Brève 2013 – Le sort aléatoire des étrangers devant le JLD
Au Tribunal de grande instance de Bobigny, le juge des libertés et de la détention (JLD), en charge du sort réservé aux étrangers maintenus en zone d’attente, semble ne pas toujours être le gardien des libertés individuelles. La situation de Jalal est révélatrice de ce constat.
En effet, Jalal, né en 1978, de nationalité syrienne, vivait dans une petite ville près de la frontière turque où il travaillait dans la ferme familiale. Jalal a été contraint de quitter son pays d’origine afin de protéger sa vie, mise en danger du fait de la persistance du conflit syrien. En effet, sa ville d’origine était quotidiennement bombardée et la majorité de la population a été obligée de fuir. Dans ce contexte, il a décidé de quitter à son tour sa ville natale, dans l’espoir de retrouver son frère résidant en Allemagne, afin d’y déposer lui aussi une demande d’asile.
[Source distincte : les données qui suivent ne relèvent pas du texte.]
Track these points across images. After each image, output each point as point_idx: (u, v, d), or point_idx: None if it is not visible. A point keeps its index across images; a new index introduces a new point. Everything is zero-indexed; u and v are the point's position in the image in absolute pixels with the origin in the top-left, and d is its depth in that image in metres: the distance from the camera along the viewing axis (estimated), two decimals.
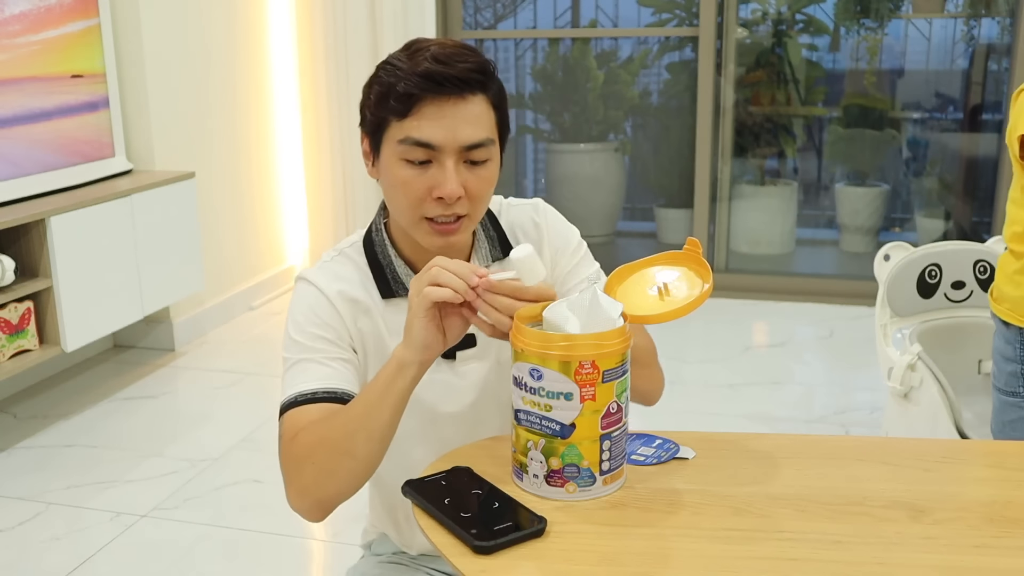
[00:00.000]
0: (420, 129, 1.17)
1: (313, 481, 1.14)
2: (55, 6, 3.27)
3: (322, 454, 1.13)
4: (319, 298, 1.26)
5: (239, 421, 3.14)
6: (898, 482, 1.14)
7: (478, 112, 1.18)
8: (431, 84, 1.15)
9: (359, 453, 1.13)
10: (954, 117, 5.00)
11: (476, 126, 1.18)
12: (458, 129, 1.17)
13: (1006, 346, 1.74)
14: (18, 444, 3.00)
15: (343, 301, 1.26)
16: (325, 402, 1.18)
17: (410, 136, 1.17)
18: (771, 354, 3.82)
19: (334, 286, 1.26)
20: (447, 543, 1.01)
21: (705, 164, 4.49)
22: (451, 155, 1.18)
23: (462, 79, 1.16)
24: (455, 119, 1.17)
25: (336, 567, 2.40)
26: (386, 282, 1.28)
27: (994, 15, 4.68)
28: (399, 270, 1.29)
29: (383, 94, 1.18)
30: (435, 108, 1.16)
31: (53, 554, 2.40)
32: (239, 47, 4.20)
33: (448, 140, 1.17)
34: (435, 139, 1.17)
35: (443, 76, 1.15)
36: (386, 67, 1.20)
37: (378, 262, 1.29)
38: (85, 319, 3.15)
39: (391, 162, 1.20)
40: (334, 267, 1.30)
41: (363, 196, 4.50)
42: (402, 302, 1.27)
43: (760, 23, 4.91)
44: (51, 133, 3.29)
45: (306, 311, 1.25)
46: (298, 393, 1.20)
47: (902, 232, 5.20)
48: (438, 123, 1.16)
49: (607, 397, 1.07)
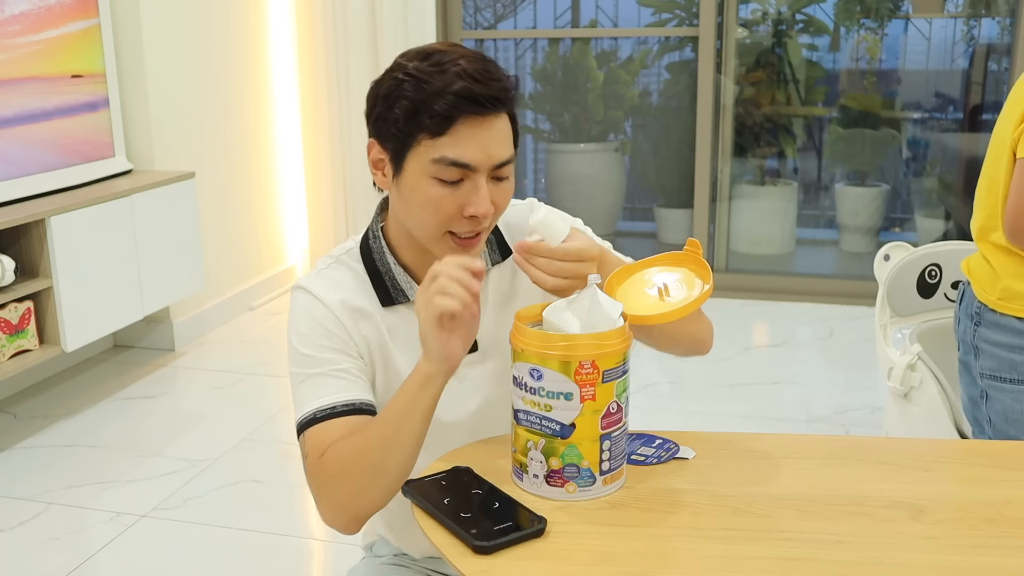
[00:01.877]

Le 22 mai 2013, il se présente aux services de la police aux frontières de l’aéroport de Roissy Charles de Gaulle en arguant de sa qualité de ressortissant syrien. Évidemment, Jalal ne dispose pas des documents de voyage nécessaires à son entrée régulière sur le territoire français car il a été contraint de quitter la Syrie dans l’urgence par le biais de réseaux de passeurs qui l’ont obligé à se débarrasser de ses documents de voyage.
Afin de le maintenir en zone d’attente, l’administration lui a reproché premièrement, l’absence de demande d’asile formulée auprès des autorités françaises, conformément au règlement Dublin qui prévoit que le premier pays d’entrée dans l’espace Schengen est responsable de l’examen des demandes d’asile. Deuxièmement, l’administration lui a reproché l’absence de documents originaux en sa possession pour prouver sa nationalité et sa ville de provenance. C’est sur ce dernier point que le JLD surprend par ses contradictions.
En effet, Jalal est présenté devant le juge judiciaire qui doit se prononcer sur son maintien en zone d’attente, le 26 mai suivant. Il est privé de liberté depuis quatre jours et le JLD est chargé de contrôler le bien-fondé de cette privation de liberté au regard du respect des droits des personnes maintenues et de leur situation personnelle. Pourtant, malgré le contexte syrien, le JLD décide de prolonger le maintien en zone d’attente de Jalal, rejoignant l’argumentaire de l’administration relative à l’absence de certitude quant à son identité, à défaut d’avoir présenté des documents originaux. Or, Jalal a remis aux agents de la police aux frontières les copies de son passeport délivré à Damas, de sa carte d’identité et de son permis de conduire. Pourtant, l’ensemble de ces documents ont été considérés comme insuffisants par le premier JLD saisi.
Le 3 juin 2013, il est présenté à nouveau devant le JLD qui doit décider du prolongement – ou non – de sa privation de liberté. Jalal argue à nouveau de sa qualité de ressortissant syrien et rappelle au JLD qu’il a remis les copies de son passeport, de sa carte d’identité et de son permis de conduire aux agents de la police aux frontières. Effarée par ces précisions, Madame le juge des libertés et de la détention demande à Jalal de lui confirmer qu’il a bien montré ces documents au JLD précédemment saisi.
Jugeant cette fois-ci que la présentation de leur copie est suffisante pour justifier de son identité, Jalal est libéré, après avoir été injustement privé de liberté pendant douze jours. Cela aurait pu être évité si le JLD compétent lors de la première audience avait été plus enclin à prendre en considération les copies des documents justifiant de son identité.
Cette différence de traitement d’un juge à l’autre peut avoir un impact considérable sur la sécurité juridique des personnes et des conséquences irréparables en cas de renvoi forcé vers un pays en état de guerre civile. Dans le cas présent, cette différence de traitement a eu pour effet direct de priver de liberté un étranger qui a, au péril de sa vie, tout quitté pour tenter de retrouver une vie meilleure.